To activate reflection density, click the reflection density icon in the toolbar.

Source selection
Use the Source dropdown to select which source to analyze. The visualization updates to show the specular reflection paths originating from that source and how they interact with the model surfaces.
Surface selection
Use the Surface dropdown to focus on specific surfaces. You can also select a surface in the Materials tab. Multi-select surfaces by holding Ctrl (Windows) or Cmd (Mac) while clicking. Selecting a parent layer selects all of its child surfaces. This lets you isolate individual reflectors or surface groups to see exactly which specular paths involve them.
Reflection order
The Order pills (0, 1, 2, 3) let you filter the visualization by reflection order. Multiple orders can be selected simultaneously:
- 0 — Direct sound (no reflections)
- 1 — First-order reflections
- 2 — Second-order reflections
- 3 — Third-order reflections
Toggle individual orders on and off to isolate specific reflection paths.
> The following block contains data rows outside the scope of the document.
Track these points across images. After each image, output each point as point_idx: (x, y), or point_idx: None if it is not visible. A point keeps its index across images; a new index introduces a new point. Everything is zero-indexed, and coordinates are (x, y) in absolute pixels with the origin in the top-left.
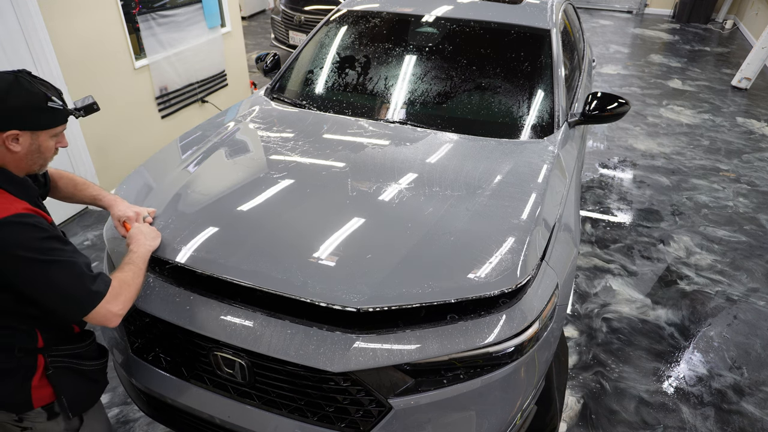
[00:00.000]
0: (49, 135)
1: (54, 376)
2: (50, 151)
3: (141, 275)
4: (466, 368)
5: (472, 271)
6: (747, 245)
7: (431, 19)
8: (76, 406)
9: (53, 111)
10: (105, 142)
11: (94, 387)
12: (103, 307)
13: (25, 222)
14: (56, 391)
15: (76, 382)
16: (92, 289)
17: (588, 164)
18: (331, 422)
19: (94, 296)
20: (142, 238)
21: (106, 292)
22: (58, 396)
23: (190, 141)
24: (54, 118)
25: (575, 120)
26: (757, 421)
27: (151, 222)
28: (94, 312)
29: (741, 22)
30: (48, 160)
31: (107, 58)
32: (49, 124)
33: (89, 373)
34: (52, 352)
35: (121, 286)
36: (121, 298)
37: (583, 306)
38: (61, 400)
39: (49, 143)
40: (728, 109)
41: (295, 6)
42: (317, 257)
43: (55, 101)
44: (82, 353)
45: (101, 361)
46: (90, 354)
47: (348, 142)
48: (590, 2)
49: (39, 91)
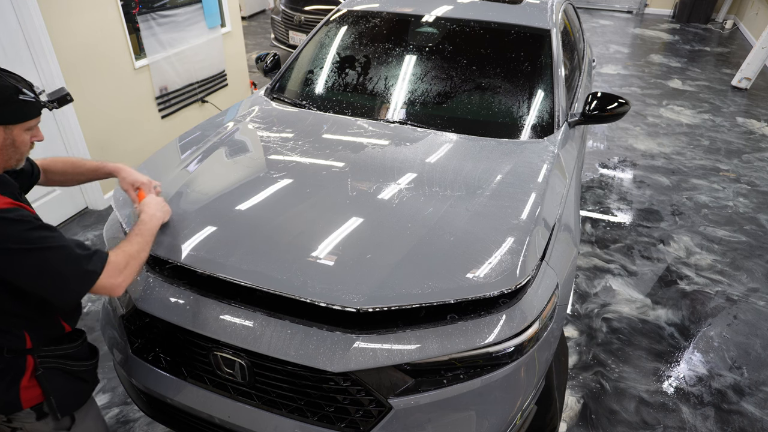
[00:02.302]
0: (23, 129)
1: (43, 377)
2: (25, 145)
3: (147, 248)
4: (466, 368)
5: (472, 271)
6: (747, 245)
7: (431, 19)
8: (65, 407)
9: (25, 104)
10: (105, 142)
11: (84, 387)
12: (104, 280)
13: (9, 217)
14: (45, 391)
15: (65, 383)
16: (88, 268)
17: (588, 164)
18: (331, 422)
19: (91, 275)
20: (153, 208)
21: (102, 269)
22: (47, 397)
23: (190, 141)
24: (26, 111)
25: (575, 120)
26: (757, 421)
27: (159, 192)
28: (96, 287)
29: (741, 22)
30: (24, 155)
31: (107, 58)
32: (21, 117)
33: (79, 373)
34: (41, 353)
35: (126, 259)
36: (126, 272)
37: (583, 306)
38: (50, 401)
39: (23, 137)
40: (728, 109)
41: (295, 6)
42: (317, 257)
43: (27, 94)
44: (72, 354)
45: (91, 362)
46: (80, 354)
47: (348, 142)
48: (590, 2)
49: (9, 84)
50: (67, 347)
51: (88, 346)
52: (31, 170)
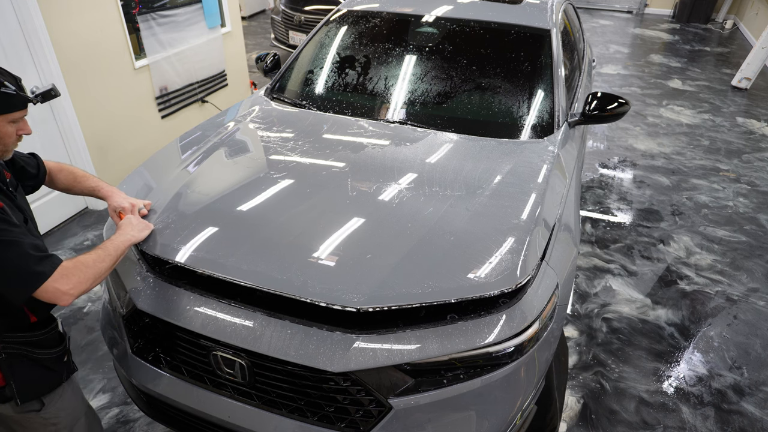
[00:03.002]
0: (6, 121)
1: (4, 362)
2: (10, 137)
3: (108, 260)
4: (466, 368)
5: (472, 271)
6: (747, 245)
7: (431, 19)
8: (26, 393)
9: (6, 96)
10: (105, 142)
11: (48, 374)
12: (50, 285)
13: None
14: (5, 376)
15: (28, 370)
16: (36, 269)
17: (588, 164)
18: (331, 422)
19: (38, 276)
20: (127, 228)
21: (52, 272)
22: (7, 382)
23: (190, 141)
24: (7, 103)
25: (575, 120)
26: (757, 421)
27: (146, 214)
28: (41, 290)
29: (741, 22)
30: (9, 146)
31: (107, 58)
32: (3, 109)
33: (44, 361)
34: (4, 338)
35: (76, 266)
36: (73, 279)
37: (583, 306)
38: (11, 386)
39: (7, 129)
40: (728, 109)
41: (295, 6)
42: (317, 257)
43: (8, 86)
44: (37, 341)
45: (57, 349)
46: (46, 343)
47: (348, 142)
48: (590, 2)
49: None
50: (32, 335)
51: (57, 333)
52: (37, 170)
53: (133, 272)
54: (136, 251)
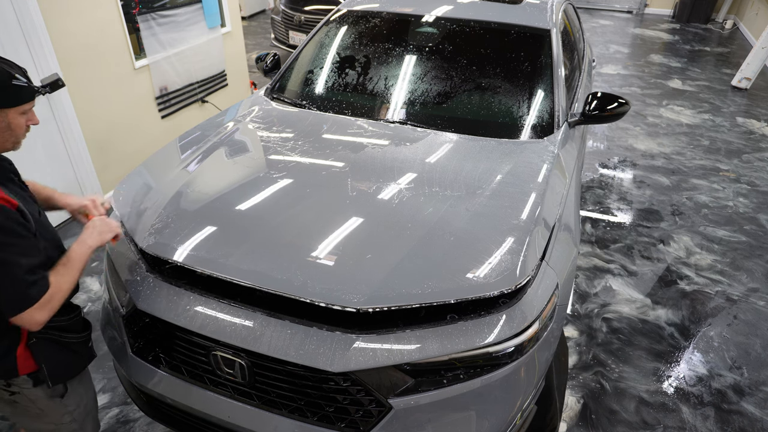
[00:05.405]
0: (18, 112)
1: (35, 346)
2: (21, 128)
3: (75, 276)
4: (466, 368)
5: (471, 272)
6: (747, 245)
7: (431, 19)
8: (56, 376)
9: (18, 88)
10: (105, 141)
11: (75, 358)
12: (28, 314)
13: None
14: (37, 360)
15: (57, 353)
16: (26, 292)
17: (588, 164)
18: (331, 422)
19: (25, 301)
20: (90, 232)
21: (38, 299)
22: (38, 365)
23: (190, 141)
24: (19, 95)
25: (575, 120)
26: (757, 421)
27: (108, 208)
28: (18, 317)
29: (741, 22)
30: (20, 137)
31: (107, 58)
32: (15, 101)
33: (71, 345)
34: None
35: (53, 294)
36: (49, 306)
37: (583, 306)
38: (42, 369)
39: (18, 120)
40: (728, 109)
41: (295, 6)
42: (317, 257)
43: (20, 79)
44: (65, 326)
45: (84, 334)
46: (73, 327)
47: (348, 142)
48: (590, 2)
49: (3, 70)
50: (59, 319)
51: (82, 320)
52: None
53: (133, 272)
54: (136, 251)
For example, selecting only order 1 shows where direct specular reflections from the source hit, which is helpful when positioning a reflector array to cover a target seating area.
Hide rays
The Hide rays toggle removes the ray paths from the visualization, showing only the surface hit points. This can help when you are focused on which surfaces are being reached rather than the paths taken.
Absorption coloring
Absorption coloring renders each surface in the model using a color that represents its absorption coefficient at a selected frequency band. This provides a quick visual overview of how absorptive or reflective each surface is, making it easier to spot areas where material changes could improve the acoustic design.
To activate absorption coloring, click the absorption icon in the toolbar.

Octave band selection
A row of frequency band pills (63 Hz to 8 kHz) lets you choose which octave band to display. Since absorption coefficients vary with frequency, switching between bands reveals how the acoustic treatment performs across the spectrum.
Color scale
A color scale is displayed in the toolbar, ranging from 0 (low absorption / highly reflective) to 0.95 (high absorption). The color gradient transitions from:
- Dark blue — low absorption (0)
- Light blue — moderate-low absorption
- Yellow — moderate absorption
- Orange — moderate-high absorption
- Red / dark red — high absorption (0.95)
Selected surface tooltip
When you select a surface in the 3D view while absorption coloring is active, a tooltip appears on the color scale indicating the exact absorption coefficient of that surface at the currently selected octave band. This allows you to read precise values directly from the 3D view without needing to open the material library.